Resumes come in different formats, layouts and styles, but how should you draft the perfect consulting resume? We can't say it enough; you should always draft a unique cover letter and resume to fit the requirements of each company that you plan on applying to.
We asked the folks at the Career Center (University of Michigan, Ann Arbor) for some advice about drafting a resume. Here's what they had to say:
Too often, job-seekers focus their resume on the tasks they performed in their previous experience. While it is important to provide context, the real focus should be on your impact and your skills. One of the best ways to demonstrate this on a resume is to write bullet points in 'what-plus' form. This means that you should not only list what you did in a given position, but provide additional details as to:
- Why the task was important
- Your impact within the organization
- How you performed your duties
- What skills you used or developed
Many thanks to the Career Center, University of Michigan, Ann Arbor
Management Consulted give some great advice in “How to write a management consulting resume from scratch – plus 10 critical tips,” geared specifically to consulting resumes.
How to build a consulting-targeted resume from scratch
If you don’t have a resume, your first step is to check out example resume templates.

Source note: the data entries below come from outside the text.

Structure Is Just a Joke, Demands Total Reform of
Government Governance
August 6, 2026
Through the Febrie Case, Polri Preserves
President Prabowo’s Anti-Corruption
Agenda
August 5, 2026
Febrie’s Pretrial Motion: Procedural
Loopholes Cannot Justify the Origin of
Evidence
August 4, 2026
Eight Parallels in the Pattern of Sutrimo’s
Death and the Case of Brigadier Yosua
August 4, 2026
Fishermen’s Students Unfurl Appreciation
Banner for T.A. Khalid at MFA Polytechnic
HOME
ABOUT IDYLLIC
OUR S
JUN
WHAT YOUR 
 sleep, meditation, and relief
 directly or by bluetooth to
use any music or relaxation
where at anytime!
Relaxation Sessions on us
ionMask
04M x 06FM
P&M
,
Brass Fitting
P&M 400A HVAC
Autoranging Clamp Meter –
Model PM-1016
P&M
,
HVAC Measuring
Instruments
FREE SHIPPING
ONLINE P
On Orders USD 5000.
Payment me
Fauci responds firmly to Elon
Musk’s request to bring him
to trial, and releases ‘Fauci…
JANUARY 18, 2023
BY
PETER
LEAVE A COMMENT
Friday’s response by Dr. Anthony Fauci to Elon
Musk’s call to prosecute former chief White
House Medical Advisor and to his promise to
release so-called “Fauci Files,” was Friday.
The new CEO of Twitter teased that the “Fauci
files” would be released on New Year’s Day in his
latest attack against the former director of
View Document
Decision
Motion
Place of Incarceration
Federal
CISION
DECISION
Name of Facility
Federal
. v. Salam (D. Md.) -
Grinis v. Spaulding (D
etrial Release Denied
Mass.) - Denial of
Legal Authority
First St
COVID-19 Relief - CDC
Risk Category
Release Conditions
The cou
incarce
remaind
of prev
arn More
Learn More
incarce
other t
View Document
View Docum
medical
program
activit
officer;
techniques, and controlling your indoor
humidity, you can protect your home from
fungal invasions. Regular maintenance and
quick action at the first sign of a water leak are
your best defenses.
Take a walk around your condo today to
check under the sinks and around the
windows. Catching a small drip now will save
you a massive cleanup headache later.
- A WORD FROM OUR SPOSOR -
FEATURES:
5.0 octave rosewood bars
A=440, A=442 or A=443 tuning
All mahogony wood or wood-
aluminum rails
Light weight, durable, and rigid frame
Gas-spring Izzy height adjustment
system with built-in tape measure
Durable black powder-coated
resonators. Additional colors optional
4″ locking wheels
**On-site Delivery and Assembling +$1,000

In general, all resumes/CVs should include:
- A header section with personal information
- Sections for work experience, educational background, and miscellany interests/skills/activities
- Bulleted text as opposed to text paragraphs
- Key information on each experience such as your title, the location, and length of time involved
In addition, most consulting resumes do not have a lead “summary” or “objectives” section as is common in international CVs. Two reasons:
- Your summary and objectives should be communicated clearly through your achievements
- Resume readers are busy – a summary section adds little additional value
Finally, 99% of consulting resumes are one page long. Same goes for the cover letter! If you have more than 5 years of experience, or have switched industries abnormally often, 2 pages is ok. Anything longer than that is recruiting suicide.
Put yourself into a recruiter’s or a consultant’s shoes. At most, you have 5 minutes to review the resume. That’s actually pretty generous – average review time is probably more like 2-3 minutes. You need to make a decision about whether this person deserves an interview in that timeframe. You have very little time…so:
- You focus on the candidate’s 1-2 most impressive achievements
- You hope it’s in PDF…so you can avoid annoying formatting issues and document-opening errors
You need to determine whether you deserve an interview… So:
- You look for the specific consulting skills that are needed in the job (more on that below)
- You read the Interests/Hobbies section because, let’s admit, it’s the most interesting part!
- You do an overall review of the resume’s professionalism, paying attention to alignment, grammar, and typos
Now take those steps, and think about how you can improve your resume from the consultant’s perspective.